Young Money author Kevin Roose provides a glimpse at “What the Future of Reading Looks Like.” His prediction does not bode well for the makers of e-readers, though, and it’s not because e-books are on the wane. On the contrary, it’s because “when people read e-books, they’re doing it on their existing tablets and smartphones, not on devices built expressly for reading,” he writes. (Related: this may have a positive effect when it comes to rising carbon emissions.)
HTML Giant contributor Jimmy Chen has written a masterful and hysterical piece for McSweeney’s entitled “Raymond Carver’s OKCupid Profile, Edited by Gordon Lish.”

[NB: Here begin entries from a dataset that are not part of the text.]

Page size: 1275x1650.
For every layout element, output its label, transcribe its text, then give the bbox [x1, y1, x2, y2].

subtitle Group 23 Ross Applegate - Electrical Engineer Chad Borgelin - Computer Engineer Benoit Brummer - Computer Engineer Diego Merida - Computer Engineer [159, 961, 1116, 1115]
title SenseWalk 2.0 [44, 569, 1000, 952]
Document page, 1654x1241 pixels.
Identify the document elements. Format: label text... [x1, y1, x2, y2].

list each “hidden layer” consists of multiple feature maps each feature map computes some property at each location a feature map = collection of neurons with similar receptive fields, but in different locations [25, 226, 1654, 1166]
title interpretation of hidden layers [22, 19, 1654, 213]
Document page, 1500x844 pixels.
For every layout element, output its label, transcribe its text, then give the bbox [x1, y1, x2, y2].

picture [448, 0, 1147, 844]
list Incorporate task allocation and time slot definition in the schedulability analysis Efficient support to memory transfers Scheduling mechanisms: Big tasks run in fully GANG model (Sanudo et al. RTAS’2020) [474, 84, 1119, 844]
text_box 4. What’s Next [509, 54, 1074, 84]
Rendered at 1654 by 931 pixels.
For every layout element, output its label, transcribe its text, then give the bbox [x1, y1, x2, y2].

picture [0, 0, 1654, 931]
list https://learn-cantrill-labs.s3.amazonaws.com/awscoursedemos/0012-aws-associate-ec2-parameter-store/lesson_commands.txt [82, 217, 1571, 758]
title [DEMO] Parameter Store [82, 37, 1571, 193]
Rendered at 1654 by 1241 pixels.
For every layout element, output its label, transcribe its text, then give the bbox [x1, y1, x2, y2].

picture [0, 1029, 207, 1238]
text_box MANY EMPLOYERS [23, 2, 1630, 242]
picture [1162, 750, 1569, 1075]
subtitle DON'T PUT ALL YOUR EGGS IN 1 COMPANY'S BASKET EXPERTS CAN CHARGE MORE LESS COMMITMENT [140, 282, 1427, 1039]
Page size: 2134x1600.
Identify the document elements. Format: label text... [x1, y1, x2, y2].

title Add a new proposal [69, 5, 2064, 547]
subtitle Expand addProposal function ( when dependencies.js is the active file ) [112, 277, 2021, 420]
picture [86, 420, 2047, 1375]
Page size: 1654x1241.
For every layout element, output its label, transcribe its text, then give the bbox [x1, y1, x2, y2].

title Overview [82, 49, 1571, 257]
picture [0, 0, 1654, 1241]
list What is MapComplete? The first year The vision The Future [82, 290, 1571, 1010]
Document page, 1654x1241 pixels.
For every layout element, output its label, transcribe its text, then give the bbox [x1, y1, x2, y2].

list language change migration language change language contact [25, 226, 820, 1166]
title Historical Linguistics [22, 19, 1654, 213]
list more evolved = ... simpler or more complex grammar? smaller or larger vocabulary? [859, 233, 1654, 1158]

Renaissance Learning has released its annual report on what children are reading. The NYDaily News books blog takes offense at some of the more popular books named in the report, suggesting that kids and teens deserve to be challenged by better literature. The Huffington Post mines through the report to discover that American teenagers on average are still reading at or near the level of fifth graders.
“To talk to Le Guin is to encounter alternatives. At her house, the writer is present, but so is Le Guin the mother of three, the faculty wife: the woman writing fantasy in tandem with her daily life.” The New Yorker dedicates a long profile to Ursula K. Le Guin. Pair with our interview with the prolific author.
Most readers nurse particular fantasies of stepping into their favorite books. Whether they dream of enrolling at Hogwarts, or signing up for MI6 with James Bond, they usually have a stable of settings that function as a means of escape. So imagine how strange and conflicting it was to be Jonathan Gottschall, the English professor who got a chance to enter Fight Club.